Yet it takes only the gentlest of nudges to slip from an understanding of continuity as bridging a ‘gap’ to an understanding of continuity as filling a gap. Although Darwin’s analogy could potentially illustrate why ‘humans like us’ might nevertheless not be religious, it would more likely ‘confirm’, to a Victorian public steeped in the ideologies of colonialism, that non-religious people, unlike religious people, are like animals (if not, at least in some respects, synonymous with them). From this perspective, being not religious is in fact being not yet religious, not yet capable of being religious.10 Continuity (in this case, interspecies continuity) and division (in this case, the moral/political divisions between animals and humans, and between different groups of humans) are not, in other words, mutually exclusive, as both Day and Chidester seem to suppose.

My point is that the analogy is troubling not solely on account of the racist, imperialist context in which it is situated, but also because, in the nineteenth century, a particular conception of evolutionary time could apply as much to ‘race’ as it did to species. Understanding this historically and culturally specific conception of the shared temporalities of species and of ‘race’ in the nineteenth century is important because, without it, one might miss how Darwin’s ‘bridge’ between humans and animals, the unity of descent, could be interpreted as a racialised gradation of humans and animals. Understood thus, the parasol anecdote looks less like an argument for interspecies continuity, and more like an illustration of how dogs, ‘savages’ and God-fearing Europeans fit on to a continuous, linear and ‘progressive’ evolutionary scale.
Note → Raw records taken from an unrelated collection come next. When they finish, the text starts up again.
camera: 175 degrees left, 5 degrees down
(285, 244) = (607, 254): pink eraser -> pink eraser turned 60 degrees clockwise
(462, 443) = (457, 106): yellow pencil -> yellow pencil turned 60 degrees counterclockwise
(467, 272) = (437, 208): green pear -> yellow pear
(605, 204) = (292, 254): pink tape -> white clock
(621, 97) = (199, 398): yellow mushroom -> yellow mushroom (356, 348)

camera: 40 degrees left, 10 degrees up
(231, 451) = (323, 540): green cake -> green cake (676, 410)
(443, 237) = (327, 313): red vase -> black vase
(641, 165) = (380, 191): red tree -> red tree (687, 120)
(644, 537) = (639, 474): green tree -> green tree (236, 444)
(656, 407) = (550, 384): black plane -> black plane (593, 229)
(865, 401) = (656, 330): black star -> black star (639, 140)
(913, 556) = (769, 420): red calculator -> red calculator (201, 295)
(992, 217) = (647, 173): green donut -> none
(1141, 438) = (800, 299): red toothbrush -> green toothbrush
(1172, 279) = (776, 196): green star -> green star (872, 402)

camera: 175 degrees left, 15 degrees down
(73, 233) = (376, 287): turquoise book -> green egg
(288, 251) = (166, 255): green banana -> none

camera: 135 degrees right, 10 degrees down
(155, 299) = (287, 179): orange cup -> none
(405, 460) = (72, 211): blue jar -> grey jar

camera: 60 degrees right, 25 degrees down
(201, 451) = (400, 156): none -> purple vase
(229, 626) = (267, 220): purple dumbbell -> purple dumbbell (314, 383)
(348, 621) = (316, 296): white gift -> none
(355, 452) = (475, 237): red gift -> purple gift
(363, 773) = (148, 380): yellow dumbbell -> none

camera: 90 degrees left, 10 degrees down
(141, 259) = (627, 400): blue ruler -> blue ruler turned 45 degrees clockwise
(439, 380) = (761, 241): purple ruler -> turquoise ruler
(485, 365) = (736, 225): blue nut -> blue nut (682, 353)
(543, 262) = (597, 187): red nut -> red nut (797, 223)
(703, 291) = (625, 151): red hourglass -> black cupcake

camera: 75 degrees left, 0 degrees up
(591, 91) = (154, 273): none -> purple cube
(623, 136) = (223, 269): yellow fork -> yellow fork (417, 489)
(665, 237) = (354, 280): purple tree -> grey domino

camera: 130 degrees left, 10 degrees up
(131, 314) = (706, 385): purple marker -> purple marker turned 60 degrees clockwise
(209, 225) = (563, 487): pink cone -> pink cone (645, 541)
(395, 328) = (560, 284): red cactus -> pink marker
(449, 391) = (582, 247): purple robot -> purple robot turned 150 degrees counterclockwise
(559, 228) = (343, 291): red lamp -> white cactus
By the end of Darwin’s century, ‘mankind (le genre humain)’ had shrunk into ‘the human species (l’espèce humaine)’ (Foucault 2009: 75) (as all other creatures had shrunk into species) and, no less significantly, race had mostly contracted to human phenotypical difference (Peterson 2019: 445). The ‘capacious’ definition of race, which had applied as much to cabbages as to humans, was supplanted toward the end of the nineteenth century, and certainly by the beginning of the twentieth century, by ‘a human-centred definition’ (Peterson 2019: 444). Race itself, as Christopher Peterson succinctly puts it, was racialised (Peterson 2019: 444). In 1932, the concept of racism entered the Oxford English Dictionary in the context of the rise of European fascism (Peterson 2019: 449). Today, the conjoined becoming-species of humans (and, more specifically, the becoming one species of human) and the becoming-human of ‘race’ make it inconceivable that religion – or indeed any other non-biological quality or characteristic – could define separate human species or human ‘races’. The very mode of my analysis of the parasol anecdote is indicative of this: it implicitly reflects my understanding of racism as a force that assumes many different forms, draws on many supporting actors (such as dogs), and can be interrogated in its historical and cultural specificity. Biology is relevant here, not for what it says about ‘race’ per se, but because the real, material substance of biology (life, reproduction, sexuality, nutrition, disease, death) is deployed to do biopolitical work. A key technique of that biopolitical work is racism, which Foucault describes as ‘a biological-type caesura within a population that appears to be a biological domain’ (Foucault 2003: 255). In other words, racism fractures what is now understood to be a ‘biological’ field. This does not mean that ‘race’ is biological. On the contrary, it illustrates that it is not. What it means, is that racist forms of politics exploit biology.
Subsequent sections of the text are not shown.